● WHAT IS BEING ASKED: The result is the exact lines from the one containing "color: #6d28d9 ->" through the final line of the entries; leave out the pictures.

● DATA EXTRACTS:
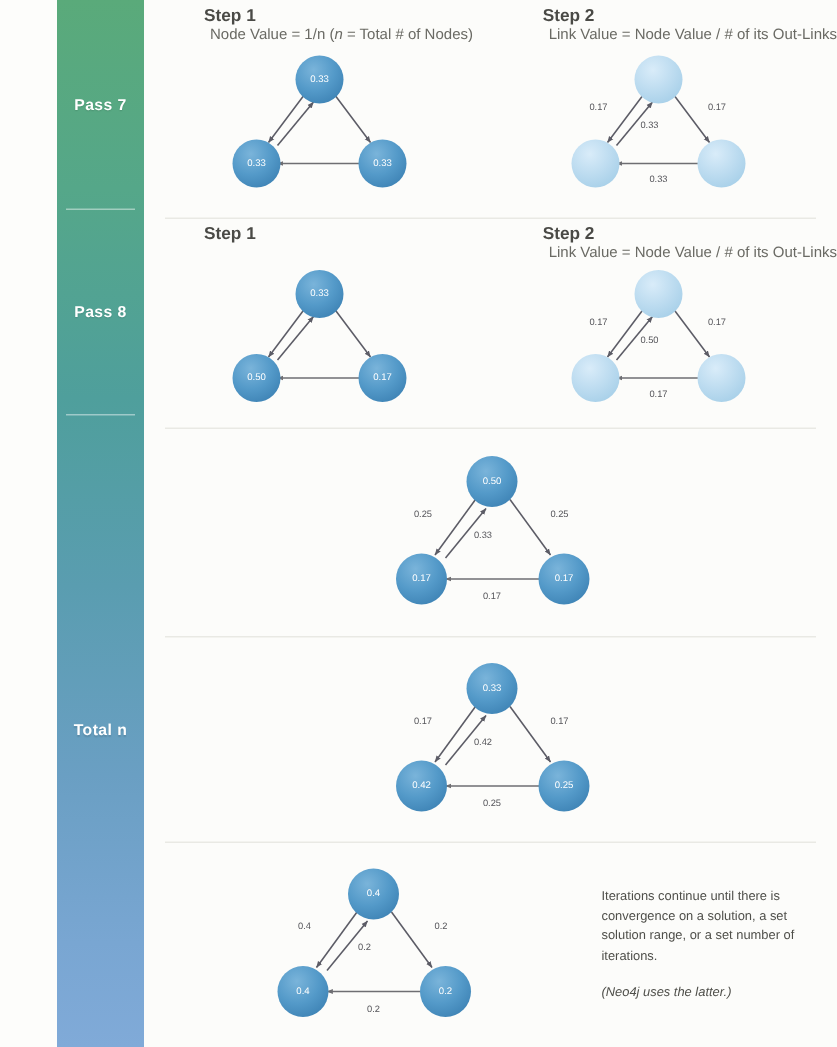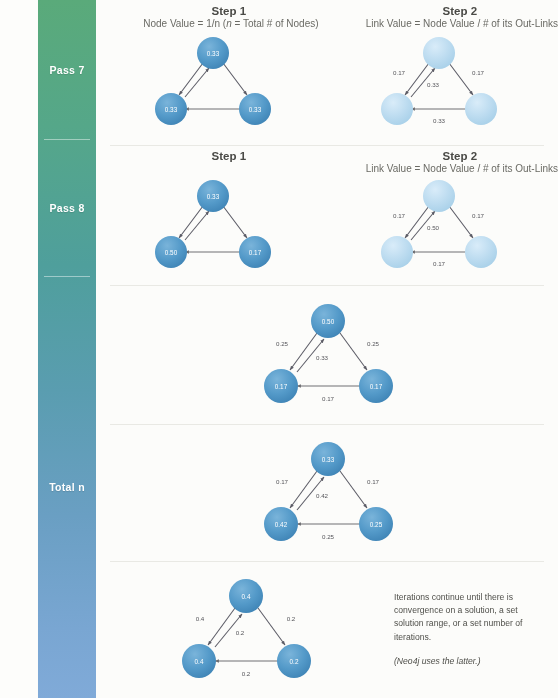"Step 1" .head-col { text-align: center -> none }
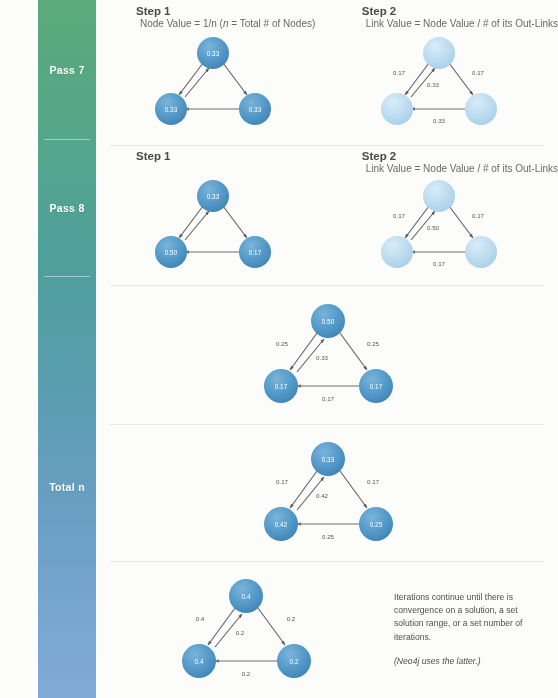"Iterations continue until there is" div.note { padding-right: 12px -> 5px }
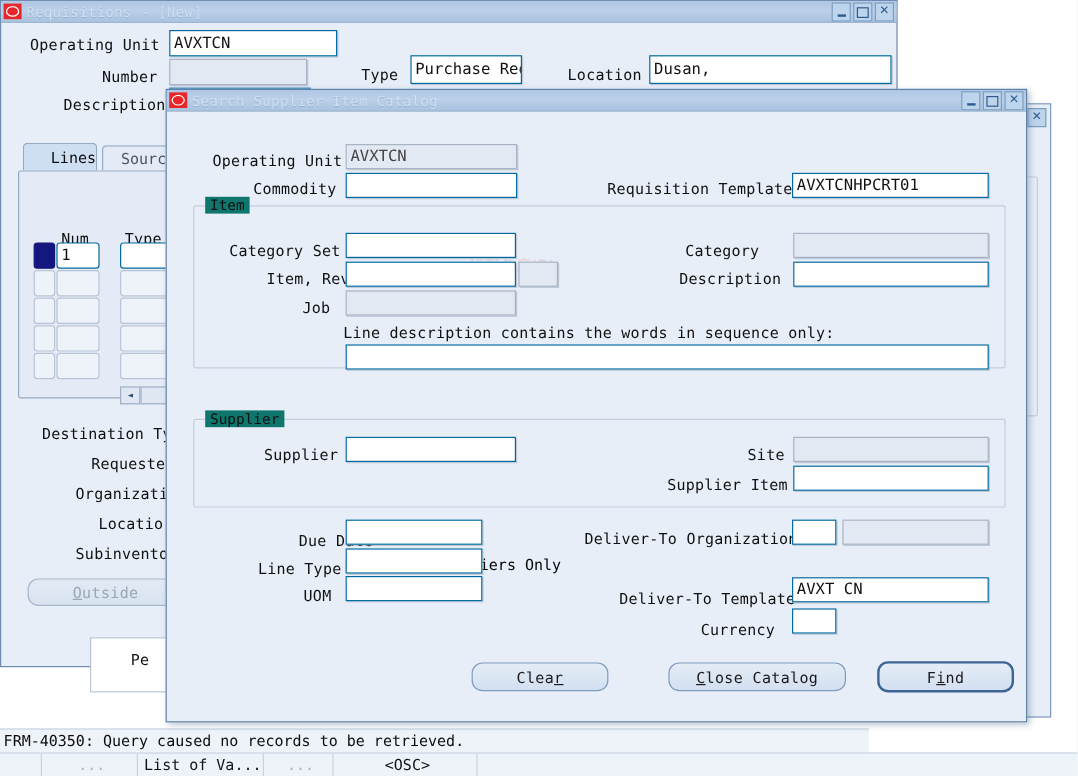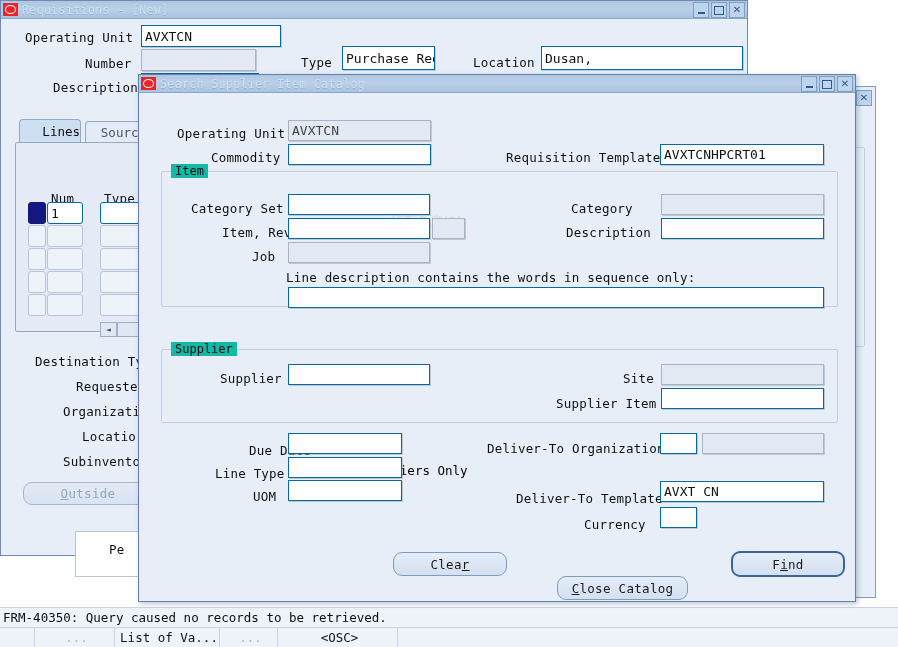"Item" .group>.gtitle { background: #14b8a6 -> #0f766e }
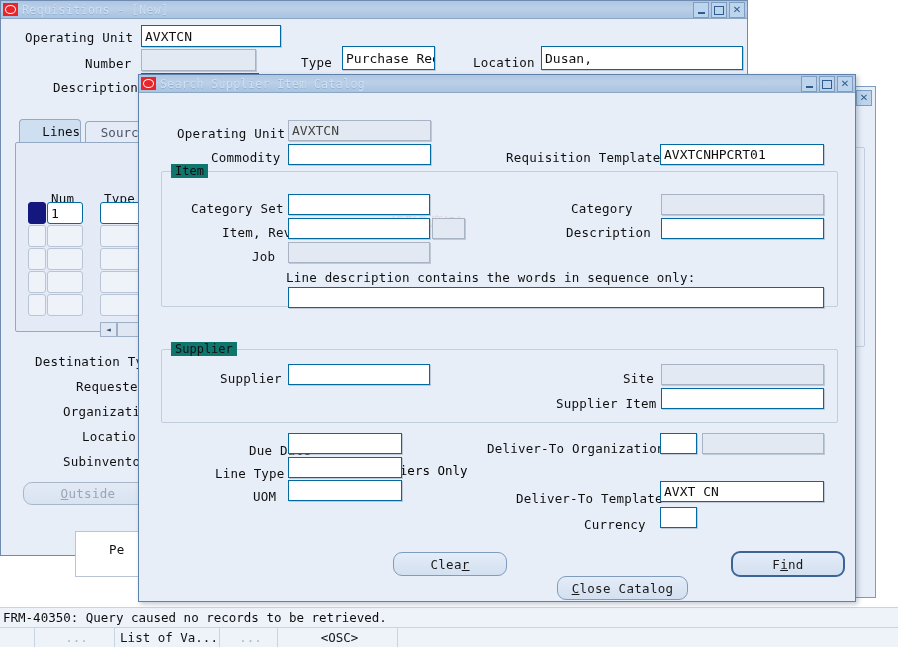"Close Catalog" div.btn { margin-top: 24px -> none; width: 131px -> 148px }
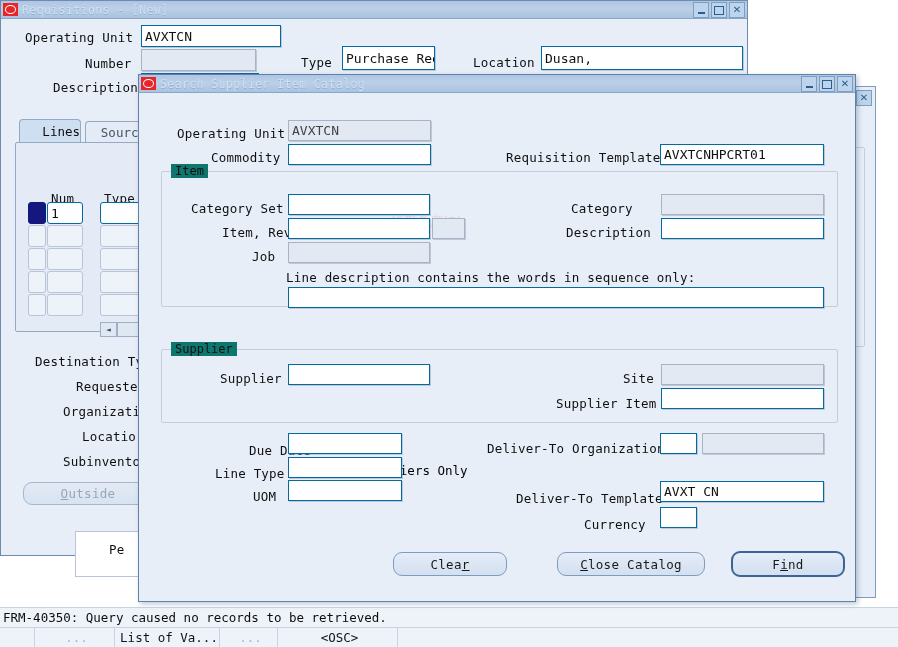"FRM-40350: Query caused no records" .statusmsg { width: 898px -> 724px }
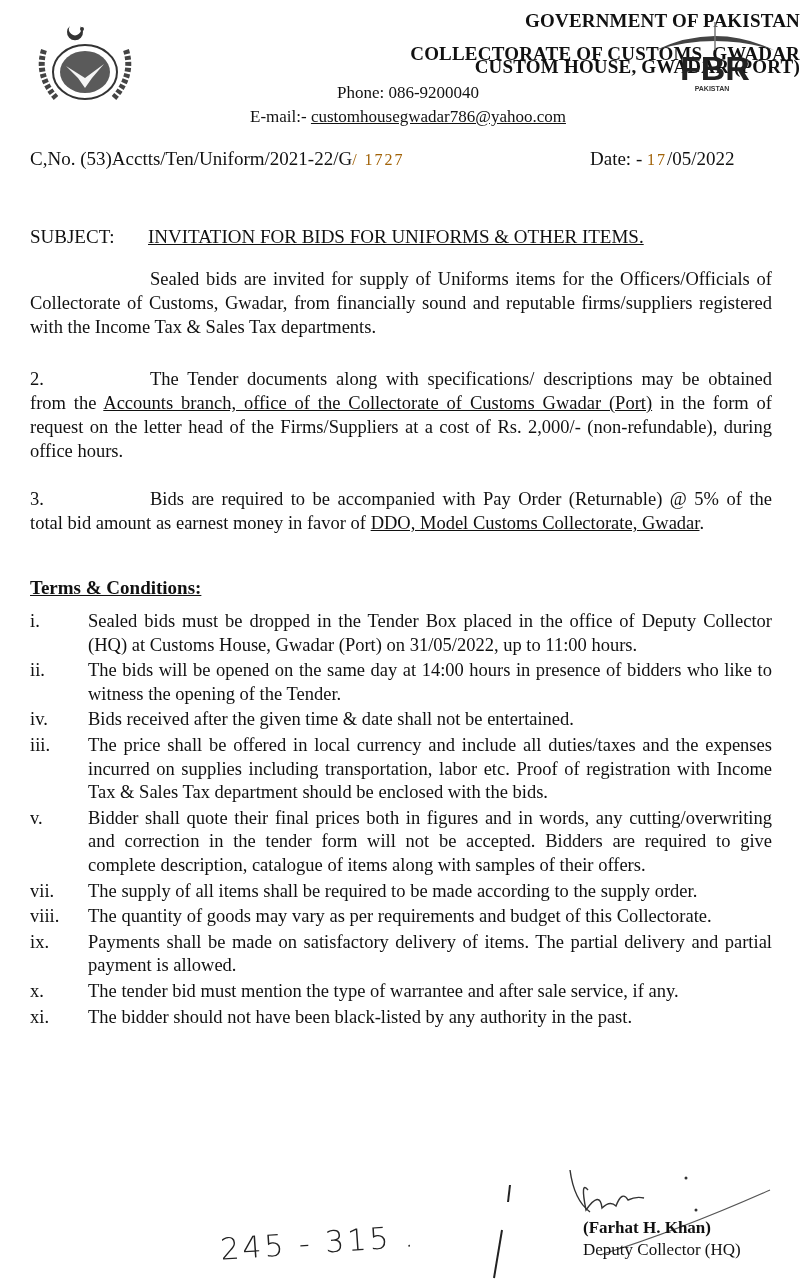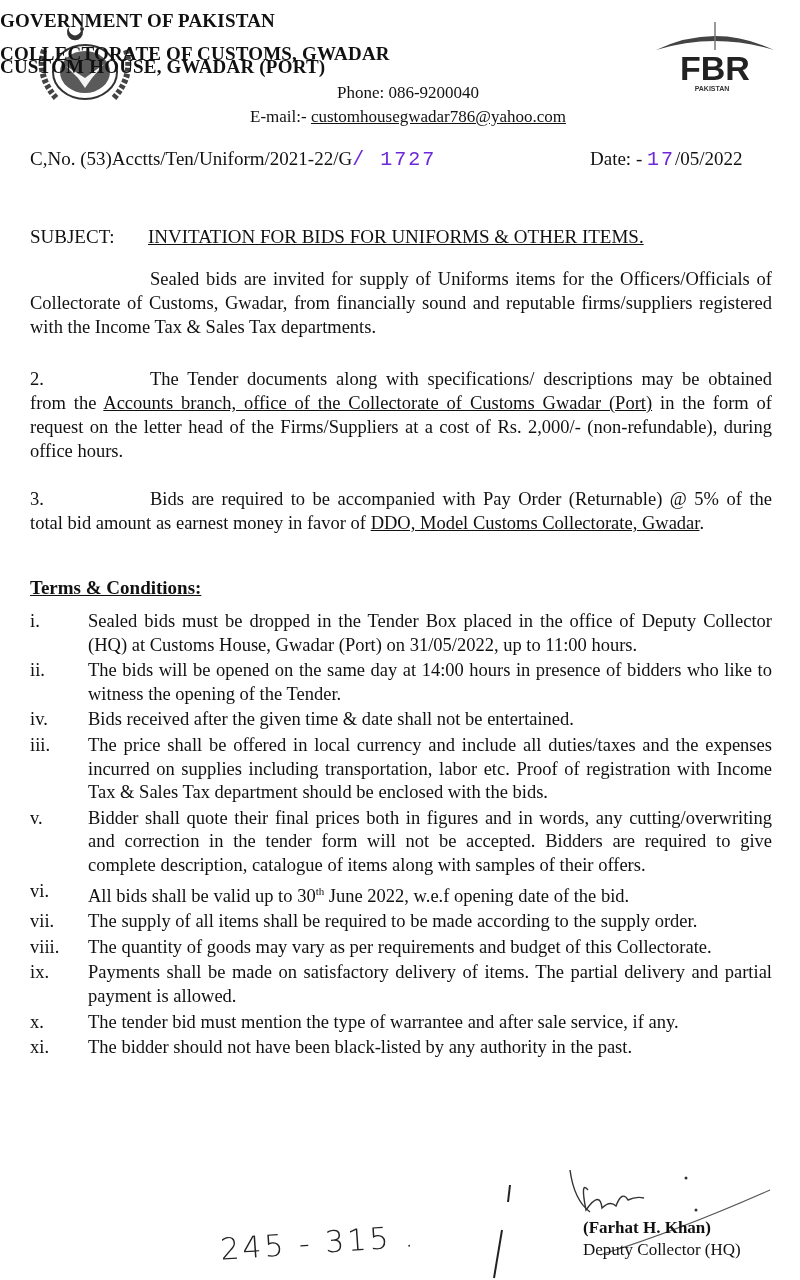"GOVERNMENT OF PAKISTAN" .hdr-line { text-align: left -> right }
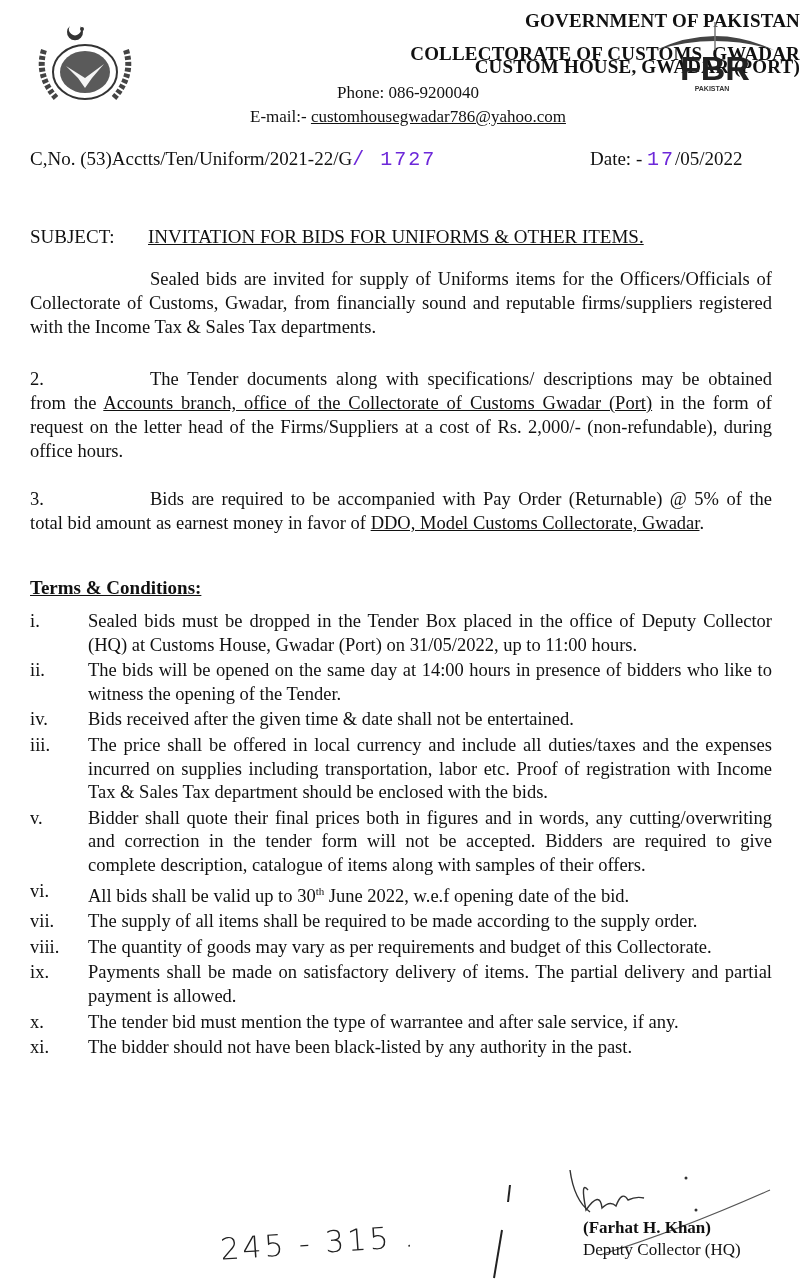"/ 1727" .hand { color: #6d28d9 -> #a16207; font-family: Liberation Mono, monospace -> Liberation Serif, serif; font-size: 20px -> 16px }
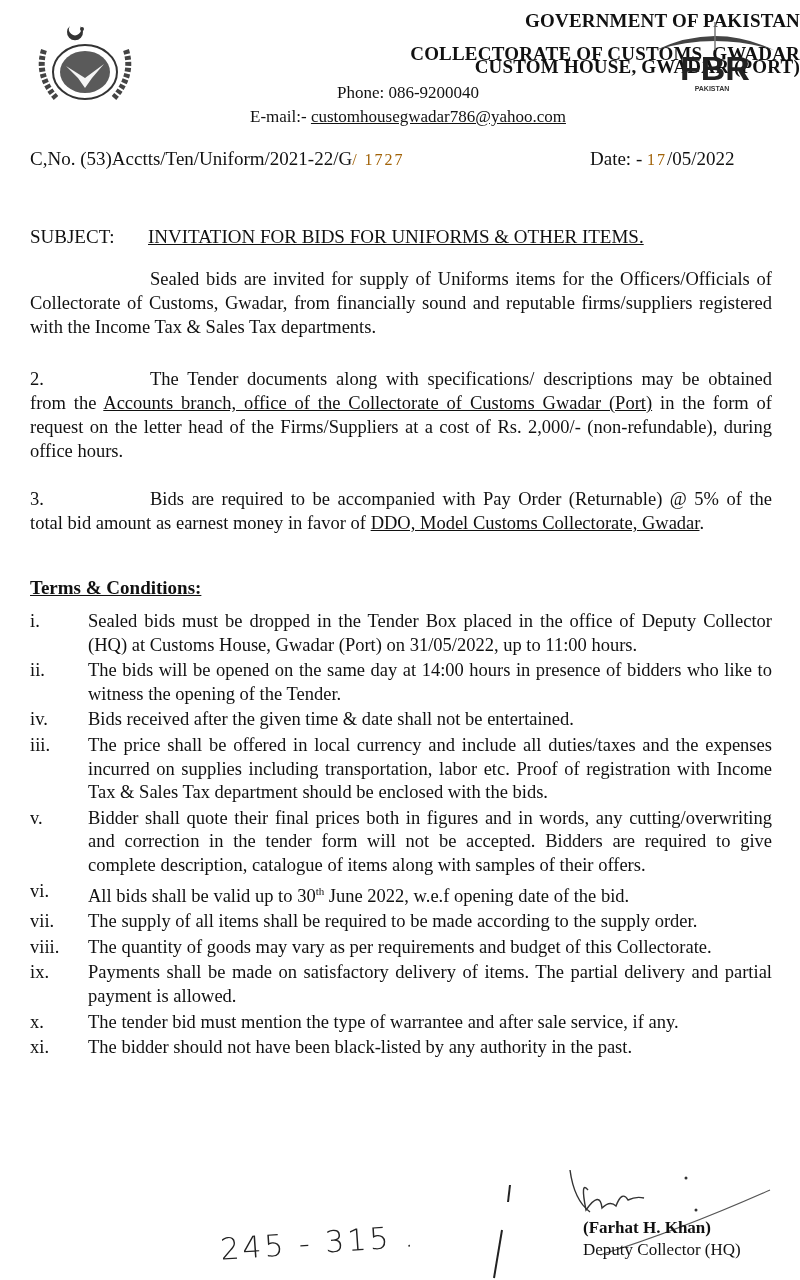"vi." div.term { html: <div> <span>vi.</span> <span><span>All bids shall be valid up to 30</span><sup>th</sup><span> June 2022, w.e.f opening date of the bid.</span></span> </div> -> none }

● ANSWER TO THIS EXERCISE:
"/ 1727" .hand { color: #6d28d9 -> #a16207; font-family: Liberation Mono, monospace -> Liberation Serif, serif; font-size: 20px -> 16px }
"vi." div.term { html: <div> <span>vi.</span> <span><span>All bids shall be valid up to 30</span><sup>th</sup><span> June 2022, w.e.f opening date of the bid.</span></span> </div> -> none }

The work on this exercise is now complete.